Despite outrage, envoy to US hails Israeli-Polish Holocaust complicity statement
At reception hosted by Polish colleague, Ron Dermer does not mention Shoah, but says controversial joint declaration allows both nations ‘to respect the past’
Raphael Ahren is the diplomatic correspondent at The Times of Israel.

Israel’s ambassador to the US on Monday praised the controversial joint Israeli-Polish statement on the Holocaust, saying it allows both nations “to respect the past.”
During a lengthy speech at an event hosted by Poland’s Ambassador to the US Piotr Wilczek, Ron Dermer did not mention the Holocaust even once. He touched upon the issue only briefly and indirectly, saying that he was “pleased that our two governments were able to work out an agreement this summer that enables us both to respect the past and work together to build a common future.”
Dermer was referring to the June 27 agreement between Prime Minister Benjamin Netanyahu and his Polish counterpart, Mateusz Morawiecki. The deal, negotiated over weeks, was designed to end the spat between the two countries over a controversial Polish law that criminalized any accusation of the Polish nation of being “responsible or co-responsible for Nazi crimes committed by the Third Reich.”
Dermer was speaking at a Hanukkah reception at Wilczek’s Washington D.C. residence, which also marked Israel’s 70th birthday and the centennial of Poland regaining independence.
Thank you, @AmbWilczek, for hosting a wonderful Chanukah event at your residence, celebrating 100 years of Polish independence and 70 years of Israel’s independence. pic.twitter.com/kEvo3lqtCZ
— Amb. Ron Dermer (@AmbDermer) December 4, 2018
The Polish-Israeli Holocaust agreement included the issuance of a joint statement that declared that the term “Polish death camps” is “blatantly erroneous” and that the wartime Polish government-in-exile “attempted to stop this Nazi activity by trying to raise awareness among the Western allies to the systematic murder of the Polish Jews.”
The statement, which Warsaw later translated into several languages and widely distributed in full-page ads in important newspapers across the world, also rejected anti-Semitism and “anti-Polonism.”
Most controversially, it condemned “every single case of cruelty against Jews perpetrated by Poles during…World War II” but noted “heroic acts of numerous Poles, especially the Righteous Among the Nations, who risked their lives to save Jewish people.”
“A nation that does not embrace what makes it unique will not long survive as a nation.” My speech last night at the…
Posted by Ambassador Ron Dermer on Tuesday, December 4, 2018
In exchange for agreeing to issue the statement, the Polish government canceled the section of the controversial Polish law that stipulated criminal sanctions for people accusing the Polish nation of complicity in Nazi crimes.
The agreement, which Netanyahu initially hailed as safeguarding “the historic truth about the Holocaust,” was harshly criticized by Israeli academics and politicians.
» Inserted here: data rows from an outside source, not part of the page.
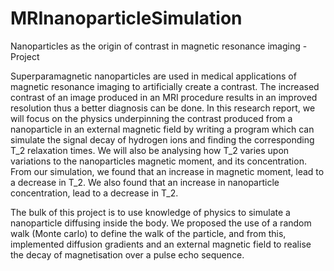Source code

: # MRInanoparticleSimulation
Nanoparticles as the origin of contrast in magnetic resonance imaging - Project

Superparamagnetic nanoparticles are used in medical applications of magnetic resonance imaging to artificially create a contrast. The increased contrast of an image produced in an MRI procedure results in an improved resolution thus a better diagnosis can be done. In this research report, we will focus on the physics underpinning the contrast produced from a nanoparticle in an external magnetic field by writing a program which can simulate the signal decay of hydrogen ions and finding the corresponding T_2 relaxation times. We will also be analysing how T_2 varies upon variations to the nanoparticles magnetic moment, and its concentration. From our simulation, we found that an increase in magnetic moment, lead to a decrease in T_2. We also found that an increase in nanoparticle concentration, lead to a decrease in T_2.

The bulk of this project is to use knowledge of physics to simulate a nanoparticle diffusing inside the body. We proposed the use of a random walk (Monte carlo) to define the walk of the particle, and from this, implemented diffusion gradients and an external magnetic field to realise the decay of magnetisation over a pulse echo sequence.
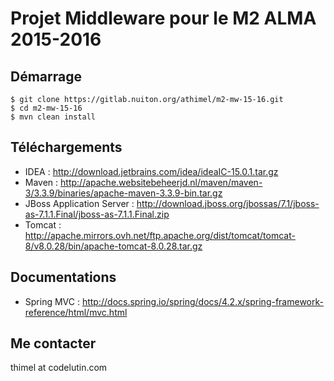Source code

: Projet Middleware pour le M2 ALMA 2015-2016
===========================================

Démarrage
---------

    $ git clone https://gitlab.nuiton.org/athimel/m2-mw-15-16.git
    $ cd m2-mw-15-16
    $ mvn clean install

Téléchargements
---------------

- IDEA : http://download.jetbrains.com/idea/ideaIC-15.0.1.tar.gz
- Maven : http://apache.websitebeheerjd.nl/maven/maven-3/3.3.9/binaries/apache-maven-3.3.9-bin.tar.gz
- JBoss Application Server : http://download.jboss.org/jbossas/7.1/jboss-as-7.1.1.Final/jboss-as-7.1.1.Final.zip
- Tomcat : http://apache.mirrors.ovh.net/ftp.apache.org/dist/tomcat/tomcat-8/v8.0.28/bin/apache-tomcat-8.0.28.tar.gz

Documentations
--------------

- Spring MVC : http://docs.spring.io/spring/docs/4.2.x/spring-framework-reference/html/mvc.html

Me contacter
------------

thimel at codelutin.com

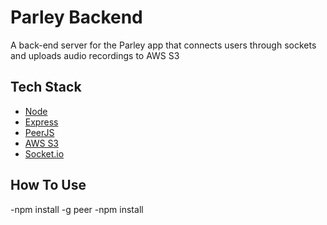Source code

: # Parley Backend
A back-end server for the Parley app that connects users through sockets and uploads audio recordings to AWS S3

## Tech Stack

- [Node](https://nodejs.org/en/)
- [Express](https://expressjs.com/)
- [PeerJS](https://peerjs.com/)
- [AWS S3](https://aws.amazon.com/s3/)
- [Socket.io](https://socket.io/)

## How To Use

-npm install -g peer
-npm install
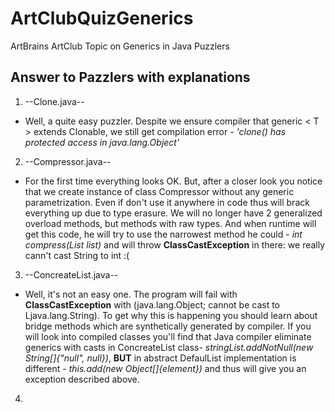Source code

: # ArtClubQuizGenerics
ArtBrains ArtClub Topic on Generics in Java Puzzlers

## Answer to Pazzlers with explanations

1. --Clone.java--
  * Well, a quite easy puzzler. Despite we ensure compiler that generic < T > extends Clonable, we still get compilation error - *'clone() has protected access in java.lang.Object'*
2. --Compressor.java--
  * For the first time everything looks OK. But, after a closer look you notice that we create instance of class Compressor without any generic parametrization. Even if don't use it anywhere in code thus will brack everything up due to type erasure. We will no longer have 2 generalized overload methods, but methods with raw types. And when runtime will get this code, he will try to use the narrowest method he could - *int compress(List list)* and will throw __ClassCastException__ in there: we really cann't cast String to int :(
3. --ConcreateList.java--
  * Well, it's not an easy one. The program will fail with __ClassCastException__ with (java.lang.Object; cannot be cast to Ljava.lang.String). To get why this is happening you should learn about bridge methods which are synthetically generated by compiler. If you will look into compiled classes you'll find that Java compiler eliminate generics with casts in ConcreateList class- _stringList.addNotNull(new String[]{"null", null})_, **BUT** in abstract DefaulList implementation is different - _this.add(new Object[]{element})_ and thus will give you an exception described above.
4. 
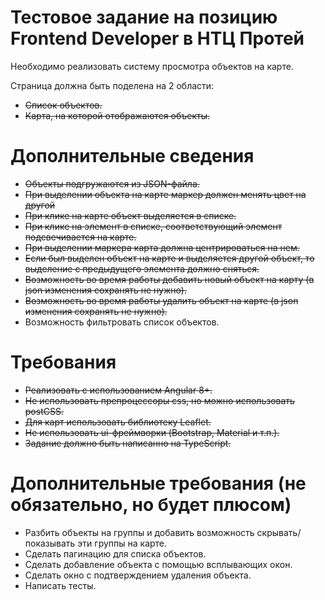 # Тестовое задание на позицию Frontend Developer в НТЦ Протей

Необходимо реализовать систему просмотра объектов на карте.

Страница должна быть поделена на 2 области:

- ~~Список объектов.~~
- ~~Карта, на которой отображаются объекты.~~

# Дополнительные сведения

- ~~Объекты подгружаются из JSON-файла.~~
- ~~При выделении объекта на карте маркер должен менять цвет на другой~~
- ~~При клике на карте объект выделяется в списке.~~
- ~~При клике на элемент в списке, соответствующий элемент подсвечивается на карте.~~
- ~~При выделении маркера карта должна центрироваться на нем.~~
- ~~Если был выделен объект на карте и выделяется другой объект, то выделение с предыдущего элемента должно сняться.~~
- ~~Возможность во время работы добавить новый объект на карту (в json изменения сохранять не нужно).~~
- ~~Возможность во время работы удалить объект на карте (в json изменения сохранять не нужно).~~
- Возможность фильтровать список объектов.

# Требования

- ~~Реализовать с использованием Angular 8+.~~
- ~~Не использовать препроцессоры css, но можно использовать postCSS.~~
- ~~Для карт использовать библиотеку Leaflet.~~
- ~~Не использовать ui-фреймворки (Bootstrap, Material и т.п.).~~
- ~~Задание должно быть написанно на TypeScript.~~

# Дополнительные требования (не обязательно, но будет плюсом)

- Разбить объекты на группы и добавить возможность скрывать/показывать эти группы на карте.
- Сделать пагинацию для списка объектов.
- Сделать добавление объекта с помощью всплывающих окон.
- Сделать окно с подтверждением удаления объекта.
- Написать тесты.
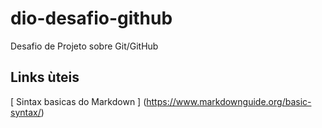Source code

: # dio-desafio-github
Desafio de Projeto sobre Git/GitHub
## Links ùteis
[ Sintax basicas do Markdown ] (https://www.markdownguide.org/basic-syntax/) 
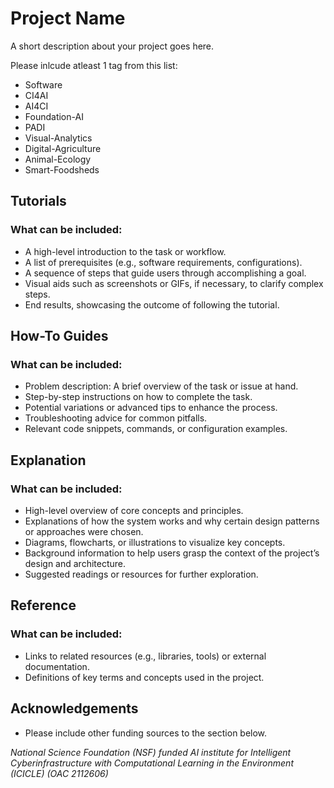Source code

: 
# Project Name

A short description about your project goes here.

Please inlcude atleast 1 tag from this list: 
- Software
- CI4AI
- AI4CI
- Foundation-AI
- PADI
- Visual-Analytics
- Digital-Agriculture
- Animal-Ecology
- Smart-Foodsheds

<div align="center">
  
<!-- ------ Add Link to licenses and build statuses if any ---------

[![Documentation Status](https://img.shields.io/badge/docs-latest-blue.svg)](link-to-any-other-docs)
[![Build Status](link-to-image)](link-to-status-passed) 
[![License](https://img.shields.io/badge/License-BSD%203--Clause-blue.svg)](https://opensource.org/licenses/BSD-3-Clause) -->

</div>



## **Tutorials**

### What can be included:
- A high-level introduction to the task or workflow.
- A list of prerequisites (e.g., software requirements, configurations).
- A sequence of steps that guide users through accomplishing a goal.
- Visual aids such as screenshots or GIFs, if necessary, to clarify complex steps.
- End results, showcasing the outcome of following the tutorial.



## **How-To Guides**

### What can be included:
- Problem description: A brief overview of the task or issue at hand.
- Step-by-step instructions on how to complete the task.
- Potential variations or advanced tips to enhance the process.
- Troubleshooting advice for common pitfalls.
- Relevant code snippets, commands, or configuration examples.



## **Explanation**

### What can be included:
- High-level overview of core concepts and principles.
- Explanations of how the system works and why certain design patterns or approaches were chosen.
- Diagrams, flowcharts, or illustrations to visualize key concepts.
- Background information to help users grasp the context of the project’s design and architecture.
- Suggested readings or resources for further exploration.



## **Reference**

### What can be included:
- Links to related resources (e.g., libraries, tools) or external documentation.
- Definitions of key terms and concepts used in the project.


## Acknowledgements
- Please include other funding sources to the section below.
   
*National Science Foundation (NSF) funded AI institute for Intelligent Cyberinfrastructure with Computational Learning in the Environment (ICICLE) (OAC 2112606)*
Leading Holocaust historian Yehuda Bauer called it “a betrayal of the memory of the Holocaust and the interest of the Jewish people.”
The Yad Vashem Holocaust memorial center issued a statement saying the joint declaration “contains highly problematic wording that contradicts existing and accepted historical knowledge in this field.”
Historians at the state-funded Holocaust research center said that their thorough review of the joint statement shows that the “historical assertions, presented as unchallenged facts, in the joint statement contain grave errors and deceptions.”
The joint Israeli-Polish declaration “effectively supports a narrative that research has long since disproved, namely, that the Polish Government-in-Exile and its underground arms strove indefatigably — in occupied Poland and elsewhere — to thwart the extermination of Polish Jewry.”
"Poland values her Jewish community, and her doors are always open to our Jewish friends," @AmbWilczek said during today's #Hanukkah celebrations together with @IsraelinUSA, @USHeritageComm Chairman Paul Packer & VP Advisor Tom Rose. pic.twitter.com/vQE2bq5kfM
— Embassy of Poland U.S. (@PolishEmbassyUS) December 4, 2018
Netanyahu later acknowledged the criticism and vowed to take it into consideration.
“I have listened intently to the comments of the historians, including about several things that were not included in the declaration. I respect this and I will give expression to it,” he said on July 8.
He has not addressed the issue publicly since.